Offer young adults a license to drink?

Wednesday's Baltimore Sun covered a new report calling for raising the driving age to 17 or 18 ("Group calls for higher driving age," Sept. 10). The article fairly covers the pros and cons of that idea and presents interesting statistics on injuries and deaths involving young drivers.

Recently, The Baltimore Sun and other media outlets reported on the proposal by a coterie of university presidents to debate lowering the legal drinking age to 18 ("Colleges: Drinking age 'not working,'" Aug. 19). However, many advocacy groups oppose such a change, asserting that thousands of lives have been saved by keeping the drinking age at 21.

These two issues are linked in an obvious way, and the discussion of each proposal must be broadened to include the other.

One idea I've seen would be to grant a "drinking license" to young adults age 18 to 21.

A holder of such a license would also not be able to obtain an operator's permit (or driver's license) until age 21, at which time the drinking license would no longer be needed.

The two reports represent dots that surely need to be connected.

A. Brinton Cooper III, Bel Air

Raise driving age, lower drinking age

While we'd all be better off if no one drank and people couldn't drive until age 21, that idea is not practical ("Group calls for higher driving age," Sept. 10).

How about the government working out a compromise to allow drinking beer and wine at age 18 and raising the driving age to 17 or 18?

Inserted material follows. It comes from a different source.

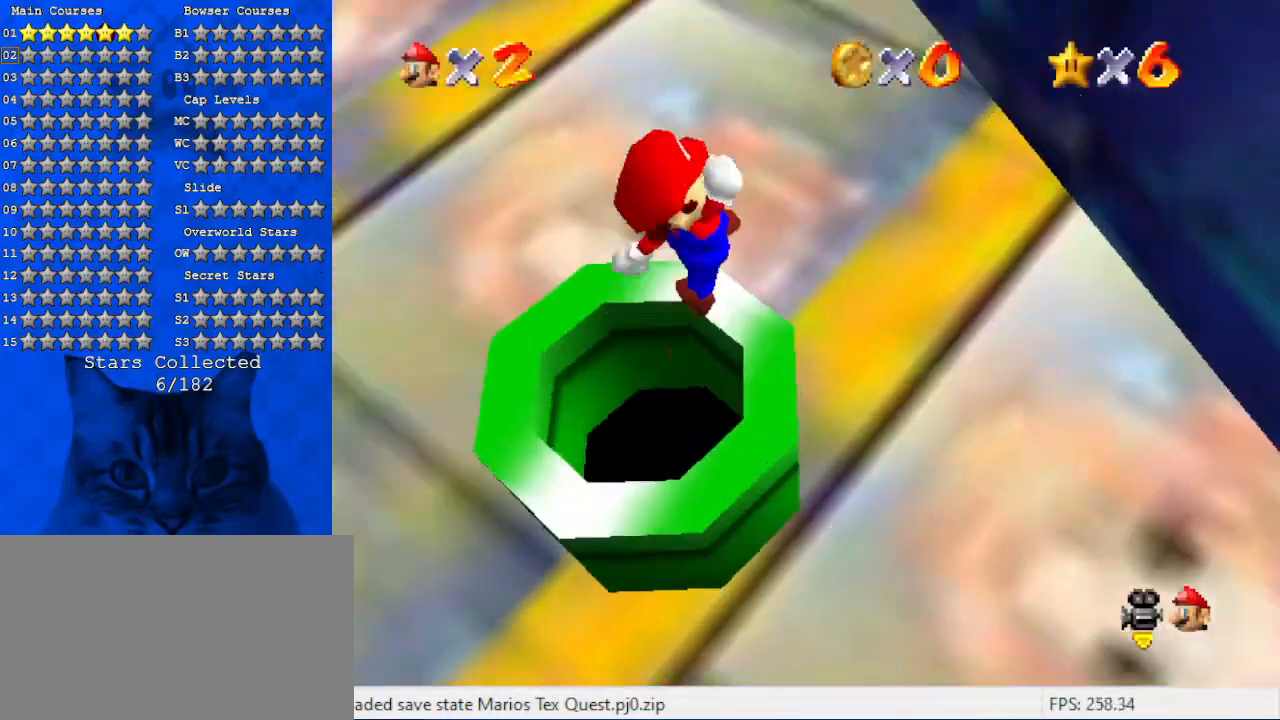
{"keys": [], "events": []}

David M. Butler, Baltimore

Irrelevant factoids distort the debate

The article "Group calls for higher driving age" (Sept. 10) quotes a meaningless statistic that "over a five-year period, 13,889 people were injured and 125 people killed in Maryland in crashes involving 16- to 20-year-old drivers."

But this figure says nothing that relates to the question of whether the minimum driving age should be raised.

It does not say what percentage of those accidents involved 16-year-old drivers, what percentage of these accidents were caused by the young drivers or how this statistic compares with the accident rates for other drivers.

So why did The Baltimore Sun bother printing it in the first place?